* AIM OF THE TASK
Say how many lines in the records hold the word "right", and give nothing but that number.

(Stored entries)
Segment Open

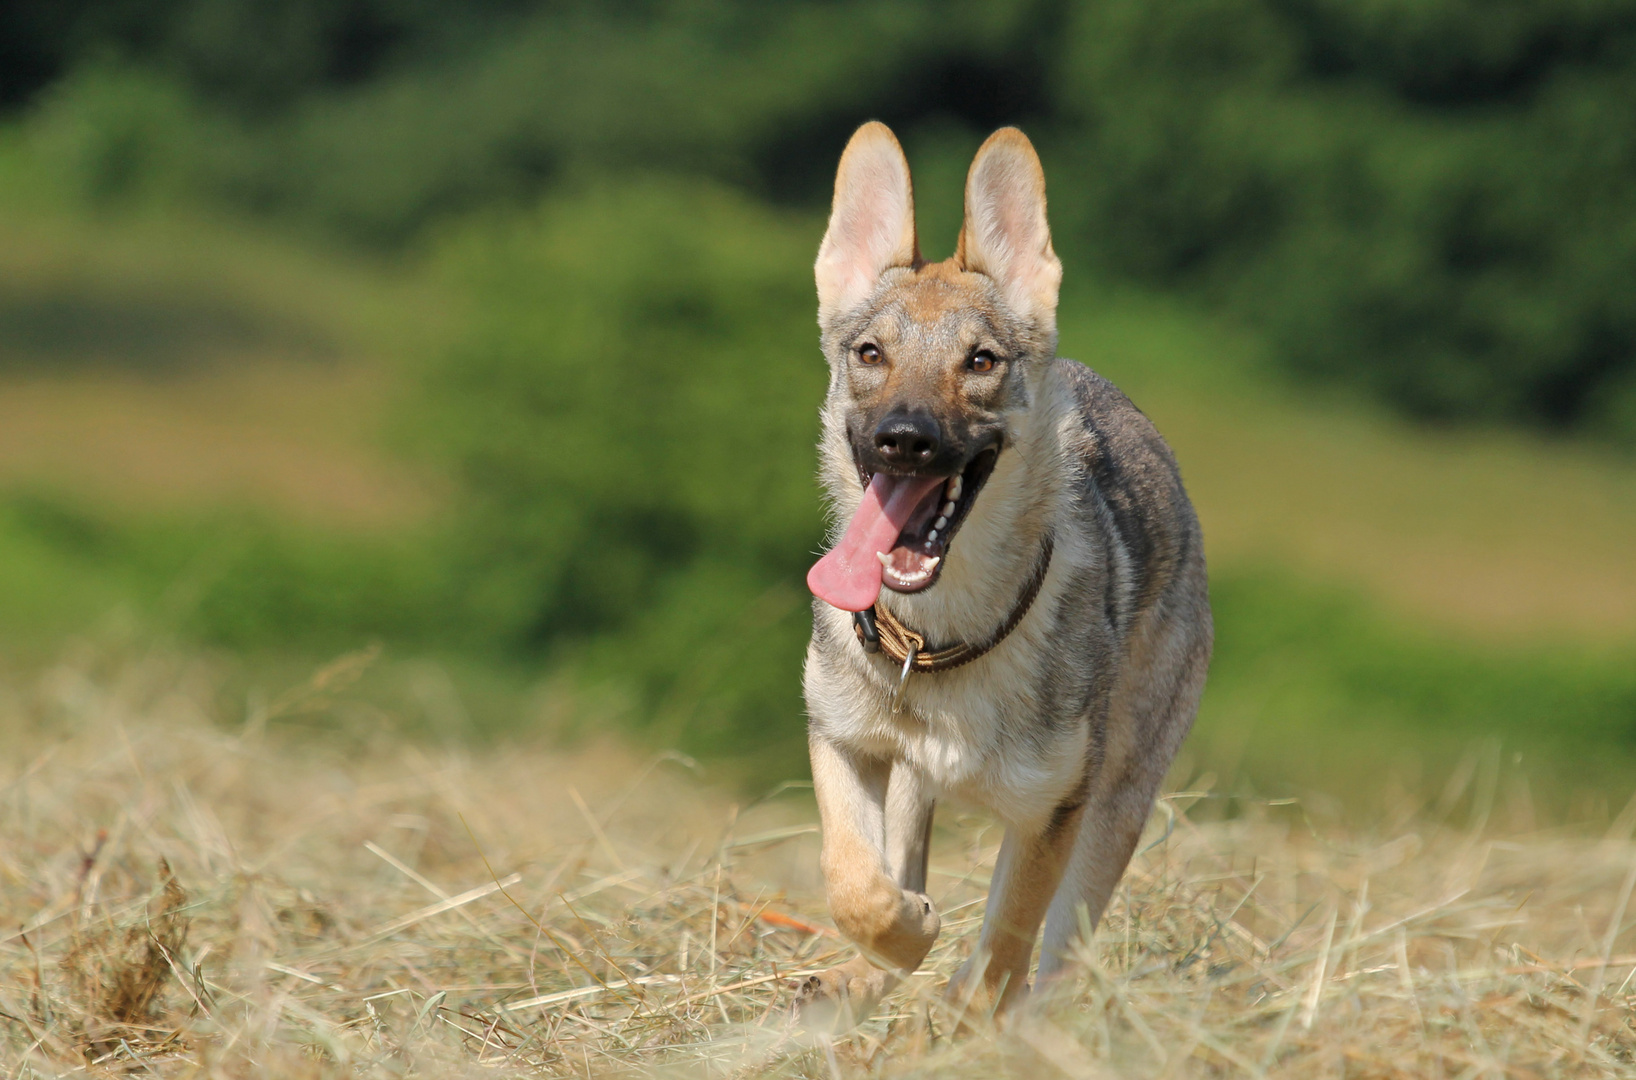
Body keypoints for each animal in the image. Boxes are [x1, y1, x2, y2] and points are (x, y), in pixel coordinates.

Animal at [798, 124, 1210, 1021]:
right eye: (870, 354)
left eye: (980, 361)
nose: (904, 438)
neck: (946, 638)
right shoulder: (840, 741)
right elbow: (854, 884)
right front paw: (903, 935)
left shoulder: (1054, 810)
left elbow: (1005, 943)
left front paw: (960, 1013)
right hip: (914, 783)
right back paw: (865, 971)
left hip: (1116, 809)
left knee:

Segment Closed

* EXPECTED OUTPUT
6